Die Beitragsleistungen an die Ärztekammer und die Prämienzahlungen zu einer Haftpflichtversicherung sind mangels Ausübung einer ärztlichen Tätigkeit im Inland den in Deutschland erzielten Einkünften zuzuordnen. Die Beschwerdeführerin ist dem diesbezüglichen Vorbringen des Finanzamtes im Vorlagebericht nicht entgegengetreten.
Die von der Beschwerdeführerin als Betriebsausgaben geltend gemachten Steuerberatungskosten sind mangels Führung eines Betriebes im Inland Sonderausgaben (§ 18 Abs. 1 Z 6 EStG 1988).
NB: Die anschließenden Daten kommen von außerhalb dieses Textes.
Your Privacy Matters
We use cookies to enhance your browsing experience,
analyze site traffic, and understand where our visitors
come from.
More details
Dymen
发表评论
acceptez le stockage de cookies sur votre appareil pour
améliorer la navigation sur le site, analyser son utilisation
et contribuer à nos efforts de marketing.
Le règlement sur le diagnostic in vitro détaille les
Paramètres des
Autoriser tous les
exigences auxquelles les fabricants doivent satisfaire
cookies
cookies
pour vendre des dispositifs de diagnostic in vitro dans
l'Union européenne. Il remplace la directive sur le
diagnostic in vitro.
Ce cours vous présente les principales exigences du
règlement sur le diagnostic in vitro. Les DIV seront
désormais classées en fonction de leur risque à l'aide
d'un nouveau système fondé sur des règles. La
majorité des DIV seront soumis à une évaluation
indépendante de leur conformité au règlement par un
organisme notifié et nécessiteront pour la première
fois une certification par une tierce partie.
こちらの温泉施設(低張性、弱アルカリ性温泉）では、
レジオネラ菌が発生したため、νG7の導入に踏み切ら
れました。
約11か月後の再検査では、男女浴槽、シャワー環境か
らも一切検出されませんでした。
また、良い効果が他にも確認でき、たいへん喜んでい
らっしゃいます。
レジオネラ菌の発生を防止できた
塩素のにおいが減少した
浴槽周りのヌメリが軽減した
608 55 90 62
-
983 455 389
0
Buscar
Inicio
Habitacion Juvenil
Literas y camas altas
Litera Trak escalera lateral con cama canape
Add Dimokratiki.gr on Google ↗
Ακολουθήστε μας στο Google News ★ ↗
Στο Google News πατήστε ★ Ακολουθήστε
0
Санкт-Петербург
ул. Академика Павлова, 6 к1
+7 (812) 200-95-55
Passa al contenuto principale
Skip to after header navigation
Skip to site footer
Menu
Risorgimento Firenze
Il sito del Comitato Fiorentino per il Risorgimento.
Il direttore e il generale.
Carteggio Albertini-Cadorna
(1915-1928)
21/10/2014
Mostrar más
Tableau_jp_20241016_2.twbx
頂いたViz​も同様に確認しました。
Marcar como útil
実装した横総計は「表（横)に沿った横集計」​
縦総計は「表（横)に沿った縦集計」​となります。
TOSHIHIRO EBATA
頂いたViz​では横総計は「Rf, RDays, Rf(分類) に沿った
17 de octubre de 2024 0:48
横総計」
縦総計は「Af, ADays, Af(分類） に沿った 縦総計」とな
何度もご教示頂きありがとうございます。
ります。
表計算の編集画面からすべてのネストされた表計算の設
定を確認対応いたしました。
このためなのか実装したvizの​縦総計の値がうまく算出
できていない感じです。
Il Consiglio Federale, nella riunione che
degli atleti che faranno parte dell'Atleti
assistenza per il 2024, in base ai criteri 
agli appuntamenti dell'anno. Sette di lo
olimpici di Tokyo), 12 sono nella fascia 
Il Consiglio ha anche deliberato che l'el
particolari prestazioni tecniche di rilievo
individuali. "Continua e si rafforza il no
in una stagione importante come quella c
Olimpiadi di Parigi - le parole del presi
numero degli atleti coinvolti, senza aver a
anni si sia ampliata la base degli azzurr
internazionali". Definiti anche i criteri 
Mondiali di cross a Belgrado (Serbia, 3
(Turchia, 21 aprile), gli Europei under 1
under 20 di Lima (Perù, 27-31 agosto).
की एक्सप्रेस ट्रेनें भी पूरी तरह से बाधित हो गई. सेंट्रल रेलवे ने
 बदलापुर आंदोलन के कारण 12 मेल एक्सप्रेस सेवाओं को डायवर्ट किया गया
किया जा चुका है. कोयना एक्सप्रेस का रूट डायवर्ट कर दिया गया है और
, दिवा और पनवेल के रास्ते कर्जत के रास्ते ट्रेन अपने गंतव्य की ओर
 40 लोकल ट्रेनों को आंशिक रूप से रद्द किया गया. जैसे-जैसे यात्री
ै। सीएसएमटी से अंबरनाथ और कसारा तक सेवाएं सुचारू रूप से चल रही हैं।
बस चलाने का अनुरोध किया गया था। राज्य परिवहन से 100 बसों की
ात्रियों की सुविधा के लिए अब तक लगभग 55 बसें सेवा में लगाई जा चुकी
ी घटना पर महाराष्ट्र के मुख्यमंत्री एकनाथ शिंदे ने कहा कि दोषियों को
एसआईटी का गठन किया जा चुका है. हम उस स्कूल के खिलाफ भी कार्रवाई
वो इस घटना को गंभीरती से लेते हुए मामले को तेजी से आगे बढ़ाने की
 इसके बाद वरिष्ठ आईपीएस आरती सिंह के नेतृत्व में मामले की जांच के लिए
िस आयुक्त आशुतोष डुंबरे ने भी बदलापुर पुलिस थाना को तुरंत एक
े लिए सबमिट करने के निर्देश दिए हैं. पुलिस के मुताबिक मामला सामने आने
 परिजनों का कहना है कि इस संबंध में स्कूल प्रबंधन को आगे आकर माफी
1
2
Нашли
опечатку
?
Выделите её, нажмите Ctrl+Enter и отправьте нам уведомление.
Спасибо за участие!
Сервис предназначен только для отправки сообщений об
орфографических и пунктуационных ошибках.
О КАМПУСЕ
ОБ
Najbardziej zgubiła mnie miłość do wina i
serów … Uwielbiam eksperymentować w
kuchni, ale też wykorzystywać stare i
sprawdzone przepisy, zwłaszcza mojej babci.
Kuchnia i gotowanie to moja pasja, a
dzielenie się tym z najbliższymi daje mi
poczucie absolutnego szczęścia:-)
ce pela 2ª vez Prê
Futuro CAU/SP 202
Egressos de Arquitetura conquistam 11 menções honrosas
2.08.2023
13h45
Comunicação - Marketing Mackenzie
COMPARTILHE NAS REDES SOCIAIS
Die Bemessungsgrundlagen und die Einkommensteuer 2023 stellen sich dar wie folgt:
| Einkünfte aus selbständiger Arbeit | 0,00 |
| Einkünfte aus Vermietung und Verpachtung | 7.360,54 |
| Sonderausgaben (Steuerberatungskosten) | -576,00 |
| Einkommensteuer zur Ermittlung des Durchschnittssteuersatzes | |
| Einkommen | 6.784,54 |
| Ausländische Einkünfte | 28.880,84 |
| Bemessungsgrundlage für den Durchschnittssteuersatz | 35.665,38 |
| 0 % für die ersten 11.693,00 | 0,00 |
| 20 % für die weiteren 7.441,00 | 1.488,20 |
| 30 % für die weiteren 12.941,00 | 3.882,30 |
| 41 % für die restlichen 3.590,38 | 1.472,06 |
| 6.842,56 | |
| Verkehrsabsetzbetrag | -1.105,00 |
| 5.737,56 | |
| Durchschnittssteuersatz in Prozent | 16,09 |
| Durchschnittssteuersatz | 1.091,63 |
| Rundung gemäß § 39 Abs. 3 EStG 1988 | 0,37 |
| festgesetzte Einkommensteuer | 1.092,00 |
Die Revision ist nicht zulässig, da sich die rechtliche Würdigung unmittelbar aus dem Gesetz ergibt und der zitierten Rechtsprechung des Verwaltungsgerichtshofes folgt.